Al final de la presentación una holandesa desconocida de mediana edad, que me ha identificado como latino, se me acerca desde atrás, pone su mano en mi hombro como para reconfortarme, como para a través de ese contacto conectarse físicamente con el relato que ha visto desplegarse frente a sus ojos y me dice con los ojos húmedos “indrukwekkend” (impresionante) y me sonríe en señal de solidaridad, antes de irse. Uno de los músicos, un hombre canoso y fornido viene y me pregunta quiénes son los que aparecen en las fotos y si están muertos, y yo le cuento la historia de Alvarito, le cuento cómo murió y él mueve la cabeza de un lado a otro, tratando quizás de procesar lo que le digo, de entenderlo. No dice nada más, no sabe qué decir, pero no hay necesidad de muchas palabras para transmitir los sentimientos, ya nos lo acaba de demostrar la obra observada.

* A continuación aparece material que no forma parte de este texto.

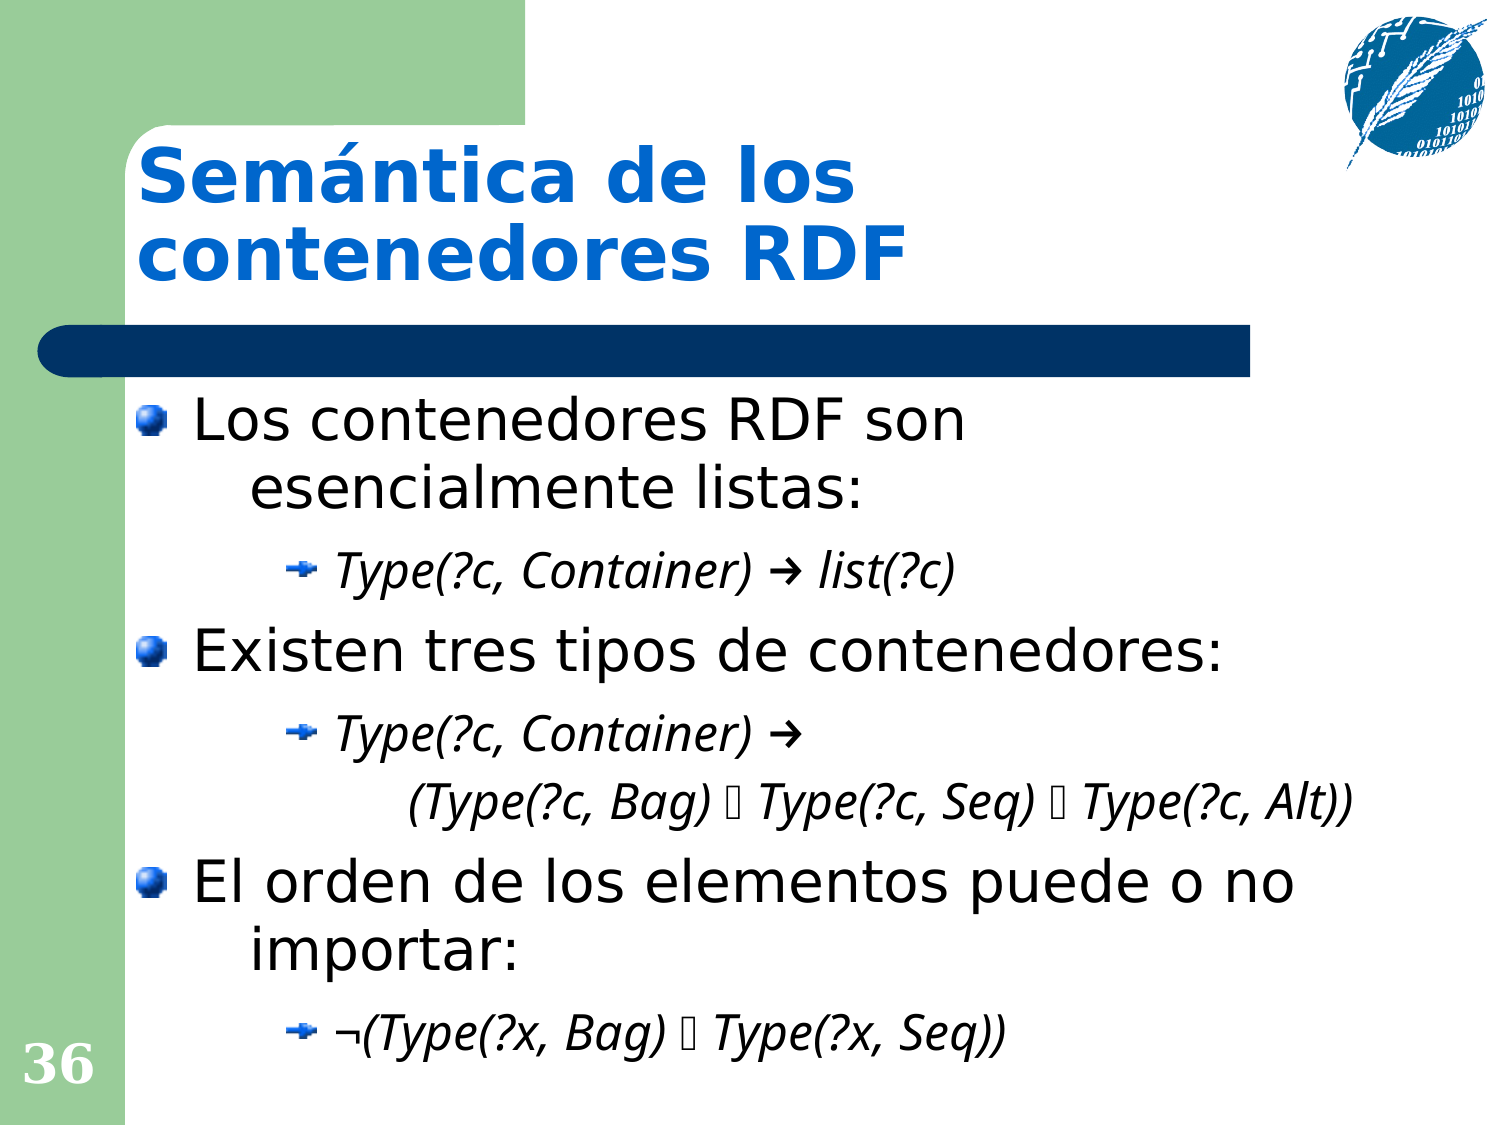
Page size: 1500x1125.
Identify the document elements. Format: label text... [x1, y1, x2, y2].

picture [1416, 140, 1425, 149]
picture [1427, 138, 1431, 148]
picture [1436, 127, 1450, 136]
picture [1433, 139, 1440, 147]
list Los contenedores RDF son esencialmente listas: Type(?c, Container) → list(?c) Existen tres tipos de contenedores: Type(?c, Container) → (Type(?c, Bag)  Type(?c, Seq)  Type(?c, Alt)) El orden de los elementos puede o no importar: ¬(Type(?x, Bag)  Type(?x, Seq)) [136, 386, 1399, 1125]
picture [1341, 15, 1487, 172]
title Semántica de los contenedores RDF [136, 135, 1413, 301]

Más tarde, en el tren que me lleva de regreso a la ciudad en que vivo voy reflexionando sobre lo que he visto aquel día y pensando en el poder que acciones como esta tienen para conmover a la gente. Hemos hecho muchos actos de protesta en estos tres años transcurridos desde la insurrección de abril, hemos hablado con la gente, hemos gritado consignas y hemos discurseado, pero creo que nunca vi en ninguna de aquellas protestas los rostros conmovidos de la manera en que los he visto hoy. Nunca vi los ojos húmedos de los espectadores como los vi hoy, mostrando que entendían lo que se quería comunicar y que lo que veían les tocaba en su humanidad y les movía a la solidaridad. Pienso que en este nuestro movimiento descoordinado para rescatar el pequeño país nuestro debemos dar al arte el lugar dominante que siempre ha tenido en movimientos que han intentado cambiar las sociedades. Dicen que una imagen expresa más que mil palabras y esta historia nuestra tenemos que contarla, transmitirla de modo que se clave en la memoria de la gente. Nada mejor para ello que un trabajo como el que hemos presenciado hoy.